Step 1: Create a service account

In this step, you'll create a Sumo Logic service account, which is required to create an OAuth client. Alternatively, you can use an existing service account.

  1. Log in to Sumo Logic and follow the steps here to create a service account. For the purpose of MCP setup, it may be easiest to select an admin role so that API requests are not blocked.
  2. Get a list of all service accounts in your org and find the "id" of the service account you just created. You'll use it in the next step.
    curl -u "<accessId>:<accessKey>" \
    https://api.sumologic.com/api/v1/serviceAccounts

Step 2: Create an OAuth client

In this step, you'll create an OAuth client under your service account.

note

UI support for this step is not yet available. You'll need to use the Sumo Logic API.

  1. Get a list of available OAuth scopes and decide which ones you'd like to assign to your OAuth client. The scopes you request here must already be included in your service account's effectiveScopes field.

    How are scopes enforced?

    The permissions granted to an OAuth client are limited to the intersection of:

    • The roles (RBAC capabilities) assigned to the service account.
    • The scopes assigned to the OAuth client.

    This prevents privilege escalation. If the service account's roles are restricted in the future, the OAuth client's effective permissions are automatically reduced as well. If a requested scope is not included in the service account's roles, it will be silently excluded from the OAuth client's effective permissions.

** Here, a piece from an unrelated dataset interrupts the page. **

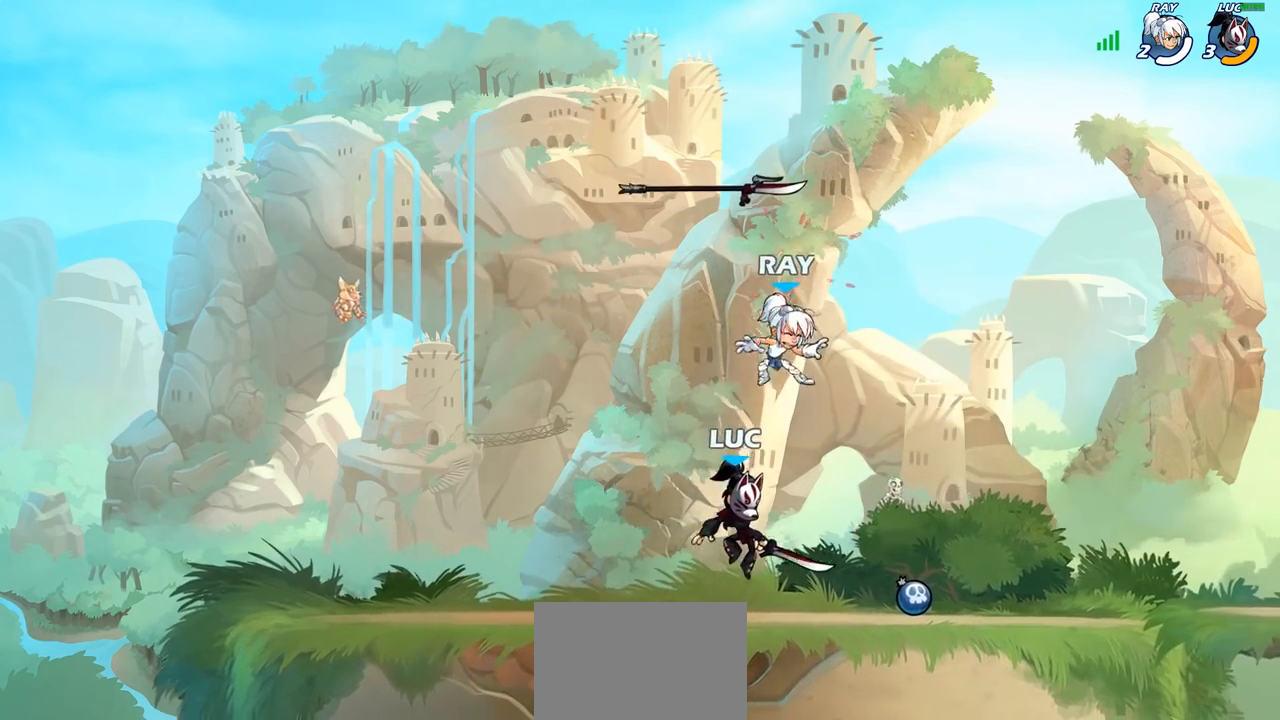
{"dt_ms": 500, "buttons": ["SQUARE"], "left_stick": "center", "right_stick": "center", "events": [[483, "SQUARE", "down"]]}
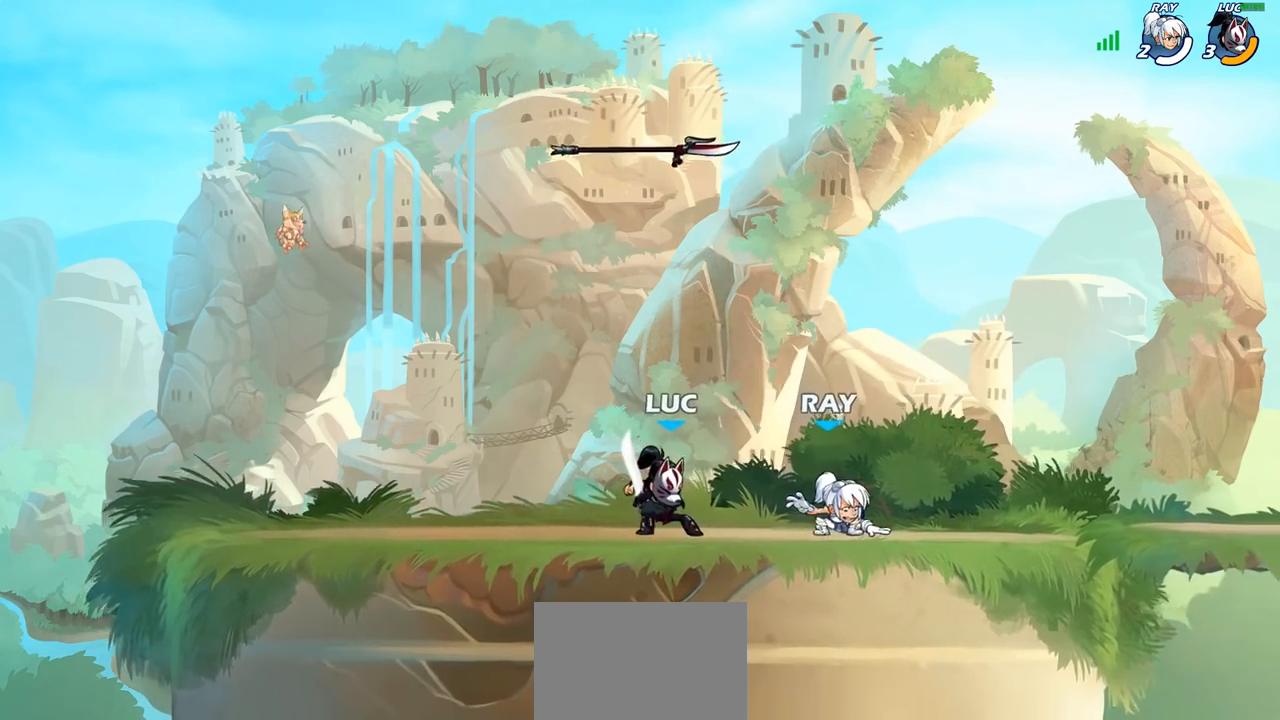
{"dt_ms": 500, "buttons": [], "left_stick": "right", "right_stick": "center", "events": [[67, "SQUARE", "up"], [133, "left_stick", "right"], [250, "SQUARE", "down"], [350, "SQUARE", "up"], [350, "left_stick", "center"], [500, "left_stick", "right"]]}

  2. Create a new OAuth client using the scopes you selected in the previous step. "runAsId" will be the "id" of the service account you created in step 1.

    Example request
    curl -u "<access-id>:<access-key>" \
    https://api.sumologic.com/api/v1/oauth/clients
    -H "Content-Type: application/json" \
    -d '{
    "type": "ClientCredentialsClient",
    "name": "<name-for-your-oauth-client>",
    "description": "<description-for-your-oauth-client>",
    "scopes": [<comma-separated-list-of-scopes>],
    "runAs": {
    "type": "ServiceAccount",
    "runAsId": "<your-service-account-id>"
    }
    }'

    In the response, note the "clientId" and "clientSecret". These are your OAuth client credentials, which you'll use to generate an access token in the next step.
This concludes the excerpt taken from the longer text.